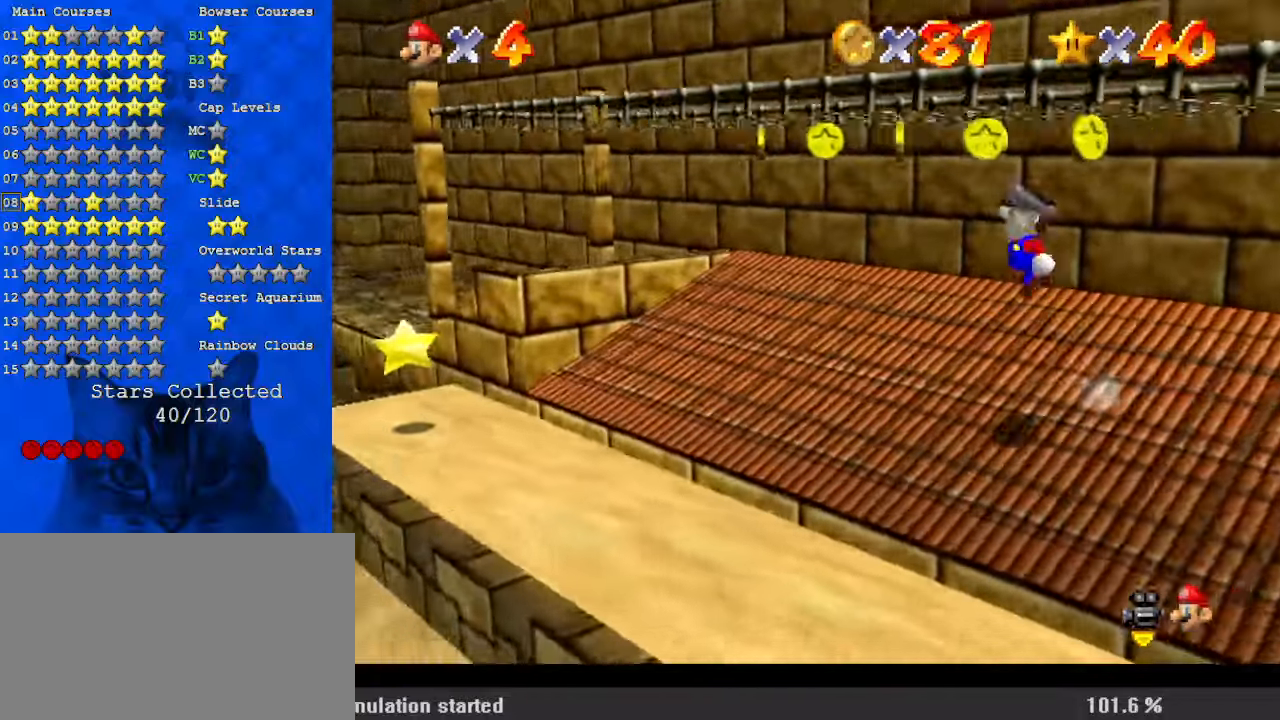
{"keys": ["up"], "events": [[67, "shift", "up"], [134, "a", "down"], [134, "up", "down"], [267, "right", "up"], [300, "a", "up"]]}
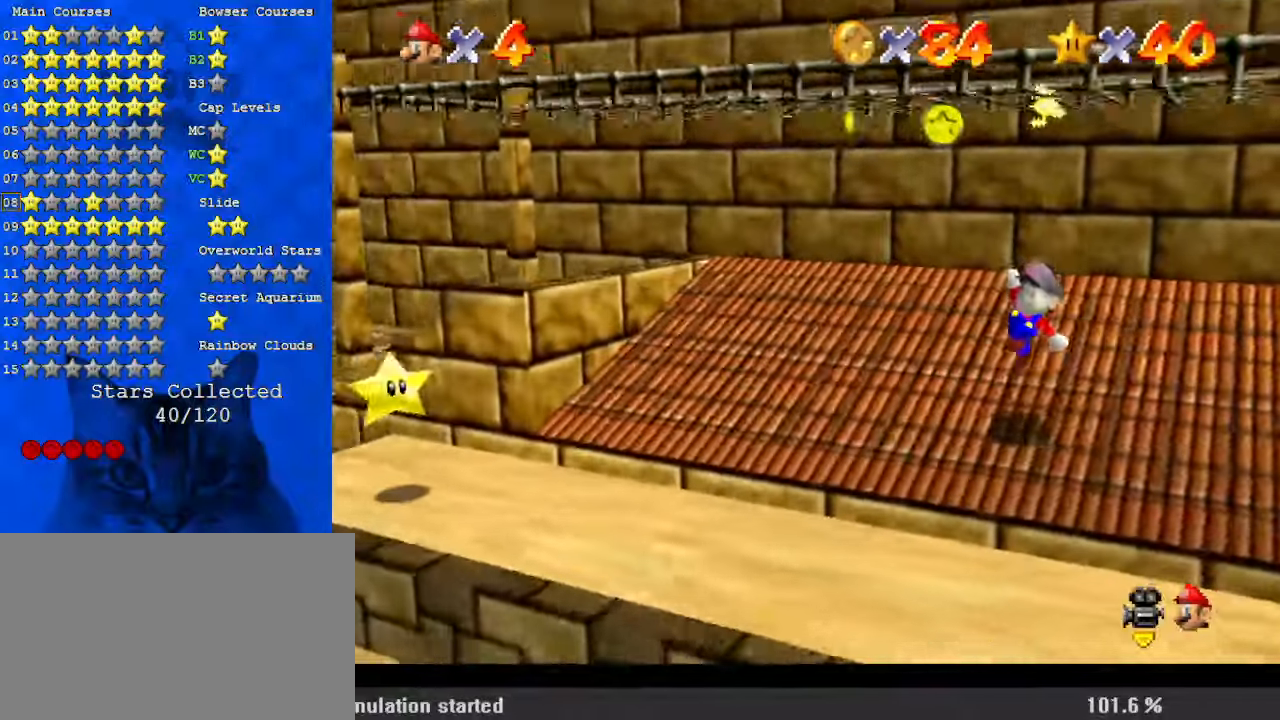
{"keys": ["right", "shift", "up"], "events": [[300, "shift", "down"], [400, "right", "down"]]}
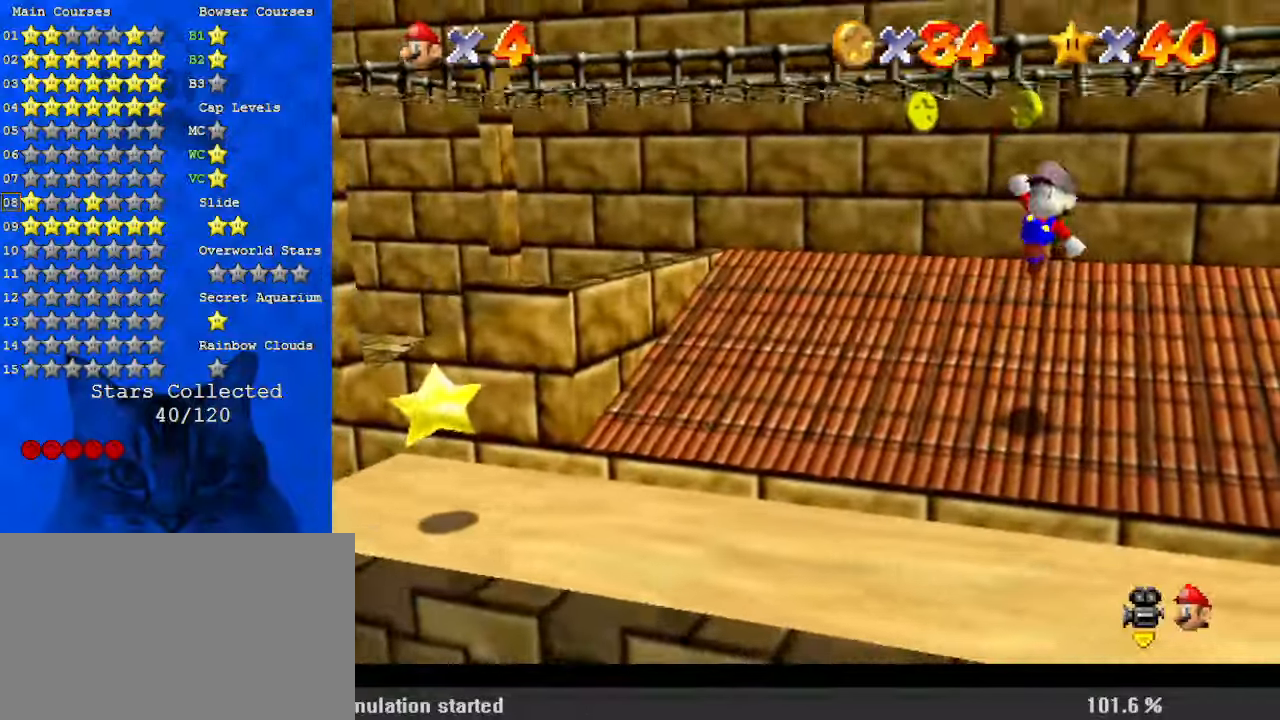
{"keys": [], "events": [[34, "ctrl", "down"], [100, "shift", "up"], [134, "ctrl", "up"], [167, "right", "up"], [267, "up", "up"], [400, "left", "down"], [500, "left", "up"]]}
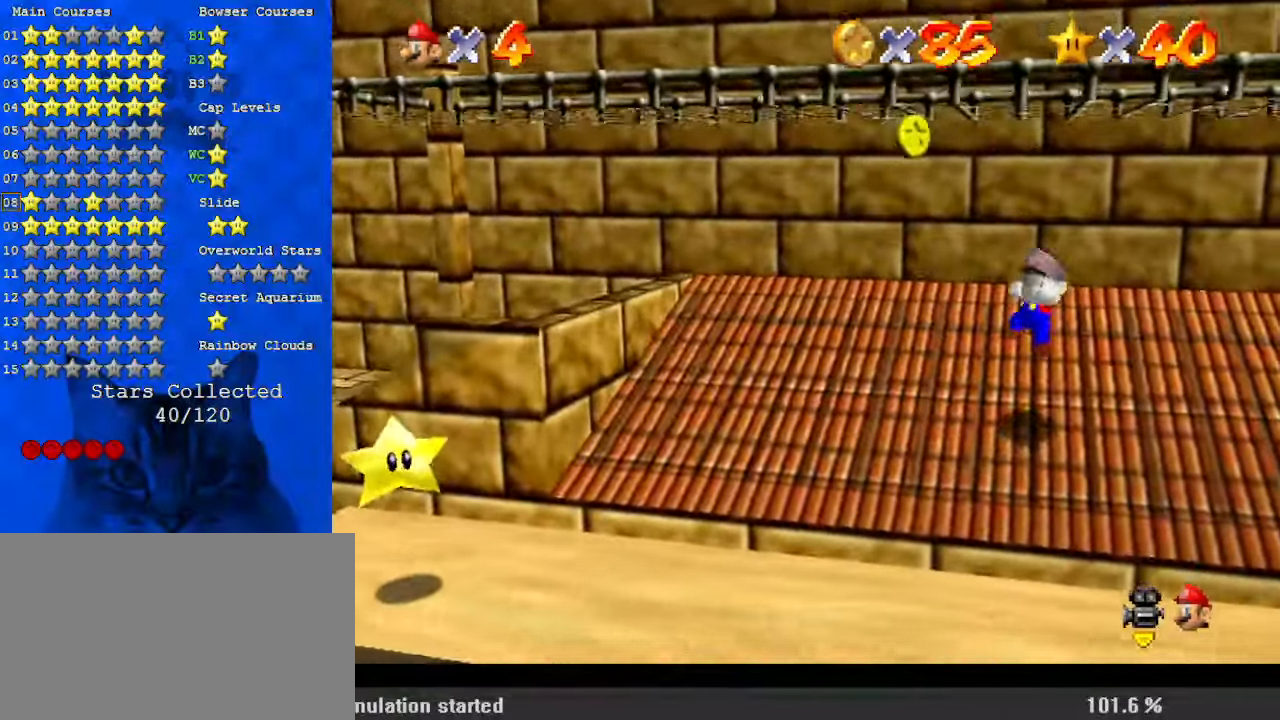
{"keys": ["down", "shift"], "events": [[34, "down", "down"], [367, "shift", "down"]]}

————————

#### Assigned task:
Could you print the whole listing again, exactly, leaving the pictures out?

#### Written solution:
{"keys": ["up"], "events": [[67, "shift", "up"], [134, "a", "down"], [134, "up", "down"], [267, "right", "up"], [300, "a", "up"]]}
{"keys": ["right", "shift", "up"], "events": [[300, "shift", "down"], [400, "right", "down"]]}
{"keys": [], "events": [[34, "ctrl", "down"], [100, "shift", "up"], [134, "ctrl", "up"], [167, "right", "up"], [267, "up", "up"], [400, "left", "down"], [500, "left", "up"]]}
{"keys": ["down", "shift"], "events": [[34, "down", "down"], [367, "shift", "down"]]}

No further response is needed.